Think of it this way: Would you want your kids to go to a school where the white kids were taught that the slightest racial insensitivity was a profound sin but all the non-white kids were free to say whatever they wanted about the white kids?

It is right and proper to teach kids that bigotry against blacks or other particular groups is especially evil for historical reasons. But it is morally daft to celebrate or condescendingly explain away bigotry against whites as some sort of historical comeuppance for the sins -- real or alleged -- of their ancestors. (It's also counterproductive: There's ample evidence that calling non-racist people racist actually makes them more racist.)

Double standards breed resentment and rage, regardless of ideological orientation.

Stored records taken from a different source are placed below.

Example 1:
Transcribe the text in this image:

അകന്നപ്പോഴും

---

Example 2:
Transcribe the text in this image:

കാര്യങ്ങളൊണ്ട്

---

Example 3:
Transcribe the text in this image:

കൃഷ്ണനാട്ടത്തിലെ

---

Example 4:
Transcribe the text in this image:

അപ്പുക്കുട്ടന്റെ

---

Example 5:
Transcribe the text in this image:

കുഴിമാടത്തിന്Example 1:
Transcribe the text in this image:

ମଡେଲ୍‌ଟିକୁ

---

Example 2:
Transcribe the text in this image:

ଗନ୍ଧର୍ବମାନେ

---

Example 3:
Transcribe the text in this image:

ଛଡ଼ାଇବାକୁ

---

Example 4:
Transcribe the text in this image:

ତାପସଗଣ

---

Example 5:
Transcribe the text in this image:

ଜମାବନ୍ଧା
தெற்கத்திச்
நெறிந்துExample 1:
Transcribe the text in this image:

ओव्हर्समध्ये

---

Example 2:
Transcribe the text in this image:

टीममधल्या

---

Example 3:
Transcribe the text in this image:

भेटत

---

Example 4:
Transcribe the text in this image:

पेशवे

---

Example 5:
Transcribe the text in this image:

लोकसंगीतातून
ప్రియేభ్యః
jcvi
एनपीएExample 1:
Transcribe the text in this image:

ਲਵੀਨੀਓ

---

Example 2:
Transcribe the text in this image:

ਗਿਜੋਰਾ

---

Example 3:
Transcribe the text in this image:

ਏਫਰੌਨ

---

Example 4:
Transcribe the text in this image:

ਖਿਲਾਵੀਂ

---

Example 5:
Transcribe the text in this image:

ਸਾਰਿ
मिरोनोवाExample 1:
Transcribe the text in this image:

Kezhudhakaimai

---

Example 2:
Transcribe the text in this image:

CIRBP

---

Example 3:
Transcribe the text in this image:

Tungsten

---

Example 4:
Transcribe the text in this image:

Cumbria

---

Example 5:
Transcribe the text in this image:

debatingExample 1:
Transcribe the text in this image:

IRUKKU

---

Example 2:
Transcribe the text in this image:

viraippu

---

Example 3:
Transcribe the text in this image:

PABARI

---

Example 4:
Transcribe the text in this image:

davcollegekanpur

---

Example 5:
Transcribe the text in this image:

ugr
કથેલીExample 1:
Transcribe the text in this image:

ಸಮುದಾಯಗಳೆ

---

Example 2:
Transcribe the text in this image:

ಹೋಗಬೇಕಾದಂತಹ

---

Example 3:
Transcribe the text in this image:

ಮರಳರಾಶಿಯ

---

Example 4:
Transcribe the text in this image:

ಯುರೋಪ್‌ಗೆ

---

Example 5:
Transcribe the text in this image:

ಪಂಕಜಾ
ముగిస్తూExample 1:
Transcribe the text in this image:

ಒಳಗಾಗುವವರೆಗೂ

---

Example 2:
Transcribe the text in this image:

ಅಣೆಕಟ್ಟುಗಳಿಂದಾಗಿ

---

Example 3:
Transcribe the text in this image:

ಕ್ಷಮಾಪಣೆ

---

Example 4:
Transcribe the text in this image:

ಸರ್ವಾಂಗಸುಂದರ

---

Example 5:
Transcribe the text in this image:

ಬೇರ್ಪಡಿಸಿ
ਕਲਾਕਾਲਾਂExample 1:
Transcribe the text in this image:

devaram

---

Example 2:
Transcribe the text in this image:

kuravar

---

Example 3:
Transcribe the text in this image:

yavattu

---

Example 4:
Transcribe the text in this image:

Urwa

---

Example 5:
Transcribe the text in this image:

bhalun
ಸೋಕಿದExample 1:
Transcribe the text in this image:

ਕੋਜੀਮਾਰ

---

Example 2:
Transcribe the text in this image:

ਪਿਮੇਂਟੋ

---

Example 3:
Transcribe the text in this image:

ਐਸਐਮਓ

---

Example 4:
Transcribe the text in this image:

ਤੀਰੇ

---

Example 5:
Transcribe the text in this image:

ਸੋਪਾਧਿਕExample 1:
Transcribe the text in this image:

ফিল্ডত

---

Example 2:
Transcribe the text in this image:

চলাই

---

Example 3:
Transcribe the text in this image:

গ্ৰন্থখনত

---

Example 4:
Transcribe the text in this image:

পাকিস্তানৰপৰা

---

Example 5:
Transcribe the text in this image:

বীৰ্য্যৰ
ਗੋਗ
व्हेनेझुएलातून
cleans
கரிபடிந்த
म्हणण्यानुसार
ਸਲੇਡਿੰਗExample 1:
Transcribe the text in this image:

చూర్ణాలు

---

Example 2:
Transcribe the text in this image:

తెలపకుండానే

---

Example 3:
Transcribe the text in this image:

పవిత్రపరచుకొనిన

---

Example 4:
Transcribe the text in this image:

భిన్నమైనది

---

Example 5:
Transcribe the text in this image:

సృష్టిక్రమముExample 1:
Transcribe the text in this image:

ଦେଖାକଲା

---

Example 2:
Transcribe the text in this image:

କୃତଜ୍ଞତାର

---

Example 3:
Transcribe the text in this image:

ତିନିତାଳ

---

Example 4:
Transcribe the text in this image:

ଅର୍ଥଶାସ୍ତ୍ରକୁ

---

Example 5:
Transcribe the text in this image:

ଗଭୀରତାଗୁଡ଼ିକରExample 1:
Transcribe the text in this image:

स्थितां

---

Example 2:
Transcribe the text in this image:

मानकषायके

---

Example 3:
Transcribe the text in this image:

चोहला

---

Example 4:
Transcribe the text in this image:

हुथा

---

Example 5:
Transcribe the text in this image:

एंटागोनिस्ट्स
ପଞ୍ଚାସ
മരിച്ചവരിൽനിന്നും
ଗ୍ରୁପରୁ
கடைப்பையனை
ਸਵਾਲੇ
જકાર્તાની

There's a reason white supremacists co-opt the language of the left, demanding identity politics for white people. "I consider myself a civil and human rights advocate focusing on the underrepresented Caucasian demographic," Jordan Kessler, the racist "Unite the Right" rally organizer, told NPR.

The double standard that says the left can say whatever it damn well pleases, but the right must constantly check its privilege, fuels hateful buffoons like Kessler.

Jonah Goldberg is a fellow at the American Enterprise Institute and editor-at-large of National Review Online.